この責任の一端はマーケットにもある。まず日本のマーケットでは舶来物が珍重され、西洋ブランド信仰に傾倒する傾向にある。これは国民性であり、そこをターゲットに商売をするのは間違いではない。ただそこにしかスポットを当てていないメディアが多いことは問題だ。ただ販売という部分では、そこには職人側の事情もあるのだ。まずはほとんどがカスタムオーダー故に、間に仲介業者が入ることで価格が高騰するのを嫌い、直販式をとっている工房がほとんどだ。そして綿密なジオメトリーなどの打ち合わせのためなど、注文のためにはユーザーが工房まで足を運ばなければならないケースも多いということだ。

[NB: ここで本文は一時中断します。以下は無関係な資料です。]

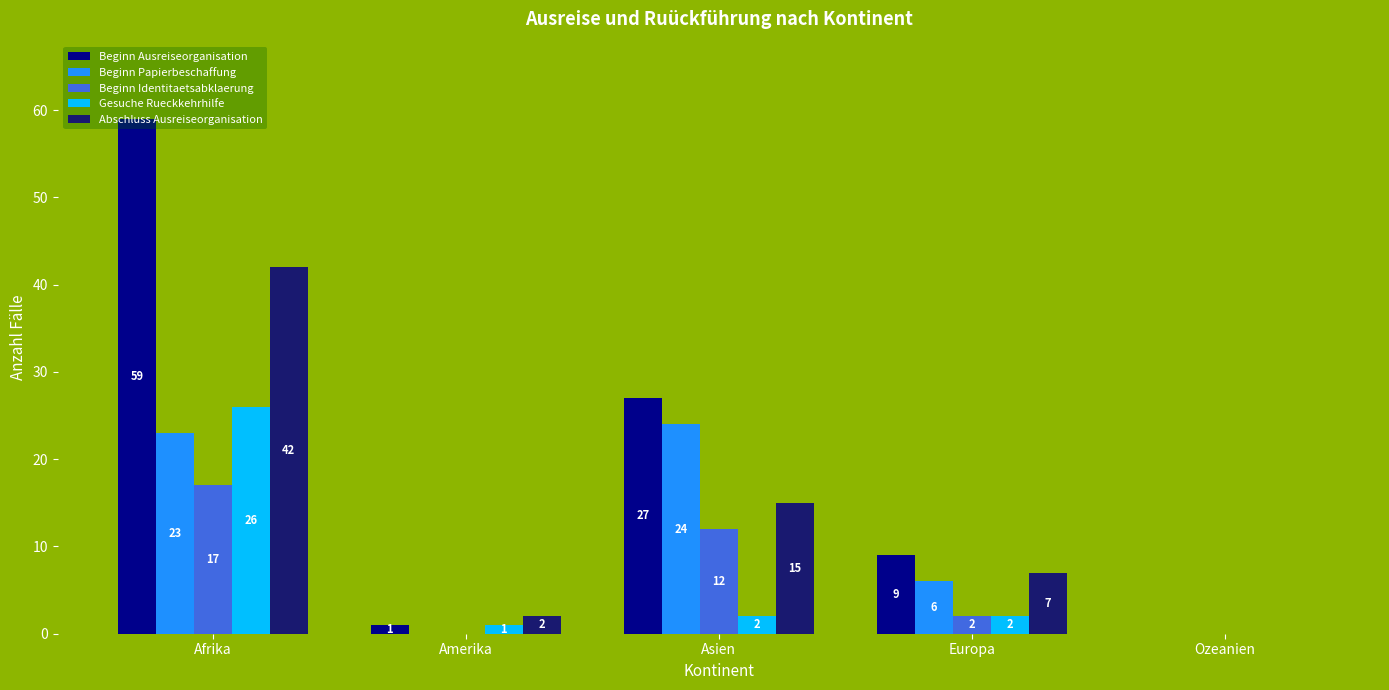

What is the difference between the Gesuche Rueckkehrhilfe values at Afrika and Ozeanien?

26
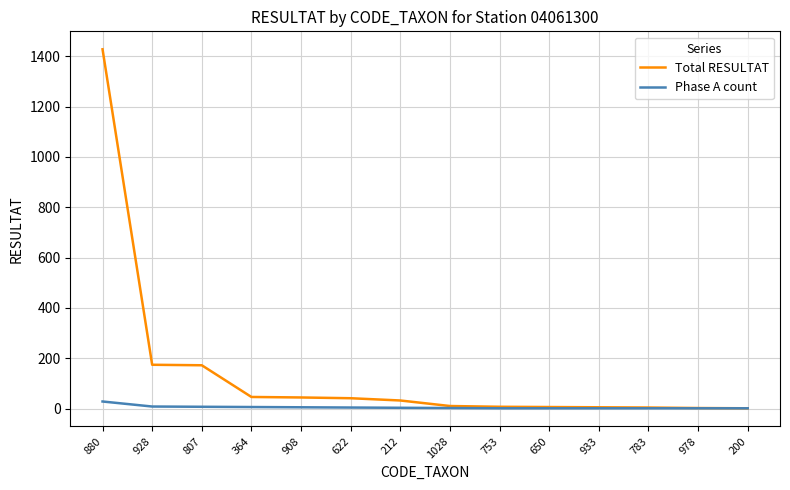

Which series changed the most between 908 and 978?

Total RESULTAT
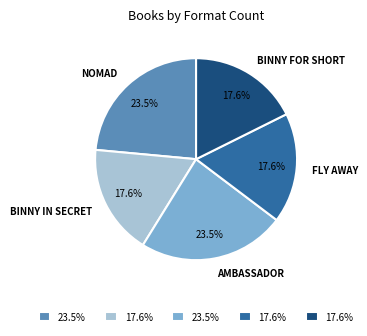

Is there any slice that represents more than half of the pie?

No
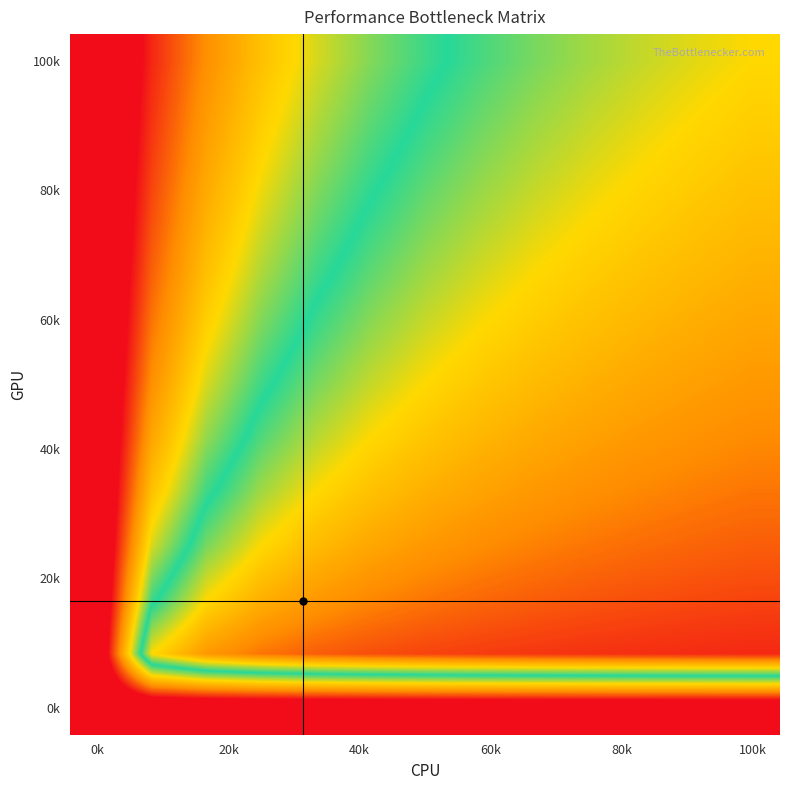

Count the number of data series in this chart.

13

ただ中間業者を通さないことで、価格を抑えることができるメリットが有る。
ここで問題となるのが価格だ。材料の原価を考えると、実はカーボンはものすごく安く、クロモリのほうが高いのだ。つまりは原価が安いカーボンは、高級フレームとして利益率が非常に大きく、これが自転車業界が爆発的に伸びた要因となっているのだ。確かに金型は高価だが、量産もしやすく、”厚利多売”商品というドル箱なのだ。それに対してクロモリは原価が高い上に、フレームは一本ずつ職人が手作り、”薄利小売”なのだ。
カーボンフレームは、昨今では安いものが出てきてはいるが、それでもちゃんとしたものは平均価格は20~30万ほど、高いものとなれば150万前後するものもある。それに対しクロモリのフルオーダーフレームはビルダーにもよるが平均で15万ほどから作ることができる。いろいろとオプションを付けても30万まで到達することは稀だ。

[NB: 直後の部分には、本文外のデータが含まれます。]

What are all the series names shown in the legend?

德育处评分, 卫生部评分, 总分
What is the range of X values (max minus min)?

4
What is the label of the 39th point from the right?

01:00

では素材として単純にカーボンのほうが優れているのだろうか?素材自体は軽い、これは大きなメリットである。ただし劣化までの年数が早く、一度の転倒事故で破損してしまうケースが多い。これは軽量化のためにより薄く、となったためであり、カーボンの特性というよりは、生産者側の都合によるものだ。より少ない量のカーボンは、結果的に軽量化に繋がるうえに、経費削減という都合の良さもある。実際にはその為の設計などに手間がかかるために、大きく経費削減とまではいかないが、ちりも積もれば山となる。生産量が増えれば増えるほど、その利益幅が大きくなるのも事実だ。そして破損して廃棄されるカーボンフレームは、産業廃棄物となるのをご存知だろうか?
対して平均的なクロモリは重い。しかし昨今では超軽量チューブや、焼き入れの技法や添加物を加える事で、より軽い素材の開発にも成功している。時には実用性のある完成車で5kg台(フレーム単体で1kg前後)も可能という所まで来ているのだ。また落車などをしてゆがんでも、まっすぐに戻せばまた使えるというのがクロモリの最大のメリットの一つでもある。つまりはリサイクルも可能なら、修理も比較的簡単に行える寿命の長い、ある意味一生モノのフレームということだ。
決してカーボンが悪いというわけではない。レース用として優れており、ある意味必需品であり、カーボンだからこそ可能なことも多い。ただ現実として多くの媒体の紹介記事が舶来物のフレームに偏っている。それに対してクロモリのハンドメイドビルダーの仕事に、スポットライトが当たることは稀であり、特集として時折組まれる程度というのが現実だ。日本の職人技は凄い、同じ金額を払うのであれば自分だけのオンリーワンを作れる日本の自転車工房も選択肢に加える事をオススメする。自国の文化や職人を尊重するのは素晴らしいことだ。その良さを理解できれば、あなたも粋で鯔せな大和っ子だ。